His expression was fevered with anticipation, a sense of history weighing on his shoulders. The valley looked nothing like what he’d thought as a child, but now that he was here, he could imagine it no other way.
Across the open pan, he saw the skeleton of the head gear rising out of a watery heat mirage, recognized the support buildings next to it, and after a few minutes, saw the open Fiat his advance scouts had driven. His heart pounded with eagerness.
The trucks lumbered to the abandoned mine, wheezing as their overworked engines spooled to silence, air brakes hissing. Gianelli launched himself from the cab, running across the desert to the rim of the open shaft.
Joppi Hofmyer was the first to join him.
“This is it,” Giancarlo gasped. “Two lifetimes of work, mine and my uncle’s, and here it is.” He gave no consideration to the earlier news that the mine was empty. It was a possibility he would not allow.
There was no way the mine could be worthless, he thought. Enrico had been sure there were diamonds in the area, had died believing it. Gianelli had always felt that if his uncle’s plane hadn’t been shot down during the war, he would have given the family proof. Mercer hadn’t taken enough time to properly explore the subterranean tunnels, he told himself, nor did he have the proper equipment for a thorough search. The diamonds were here.

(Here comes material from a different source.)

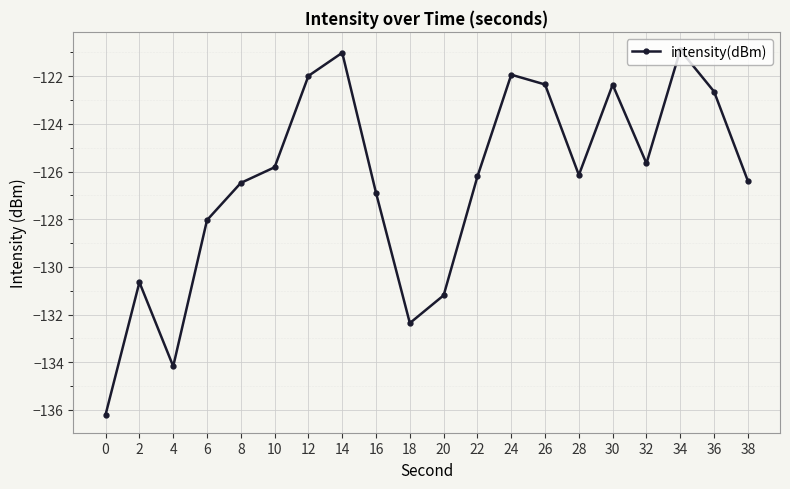

What is the difference between the second highest and second lowest values?

13.2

“Yes, sir,” the South African replied uneasily. “Ah, Mr. Gianelli, I’d like to know how you want to handle this?”
“What do you mean?”
“Now that we’re here, do you want me to t
ake charge of the men, or are you going to be issuing the orders?”
Gianelli’s laugh was a quick barking sound. “Joppi, my friend, I am one of those people who knows how to hire others for their knowledge and abilities. I’m paying you because you know how to extract minerals from the ground, an art that I know nothing about. From now on, you are in complete control. However you want to handle this operation, whatever steps you feel necessary, are fine. Consider me nothing more than an interested observer.”

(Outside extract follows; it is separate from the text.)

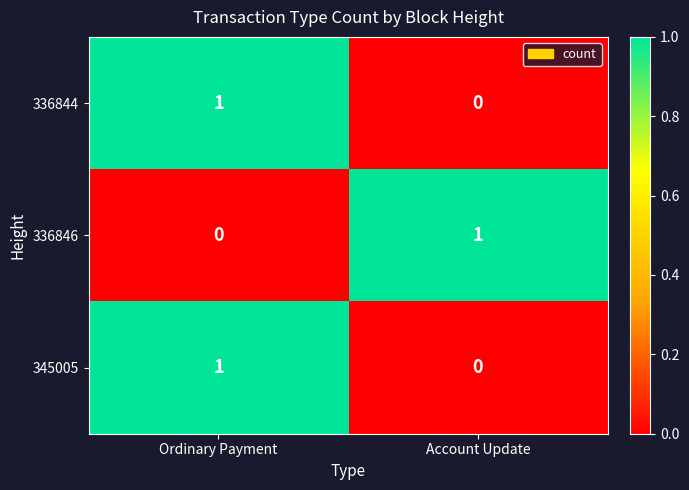

List the labels in order of 336844 value, largest first.

Ordinary Payment, Account Update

Hofmyer turned away, more disturbed by Gianelli’s sudden bonhomie than he cared to admit. “Okay, you fookin’ kaffirs,” he bellowed at the Sudanese troopers clustered near the trucks. “Until those refugees get here, you bastards are going to be miners. You take orders from Mahdi, and as of this moment Mahdi takes orders from me. Once I get the checklist, I want ten men unloading the camp stores and setting up the tents.
“I want the rest of you unloading the mining gear, separating underground equipment from surface stuff. If you don’t know what something is, ask either me or one of the other white miners and don’t forget to call him Baas.” The four other South Africans grinned at this. “You boys,” he said to the whites, “I want the explosives off-loaded and placed in a protective redoubtment no closer than five hundred yards from the mine or the camp. Now, someone bring me the three kaffirs who were already here when the scouts arrived.”
Habte sat handcuffed in the shade of the scout’s Fiat with the two Eritrean equipment operators. Neither of the hired workers understood what was happening. Their fear was palpable, but ever since Asmara, Habte had been expecting something like this. He figured that these men were allied to the ones who had attacked Mercer and Selome in the market square. As of yet, the Caucasians he had seen at the Ambasoira Hotel had not made their appearance. When they did, he knew that he could expect little help from them. This time the enemy of his enemy was not his friend.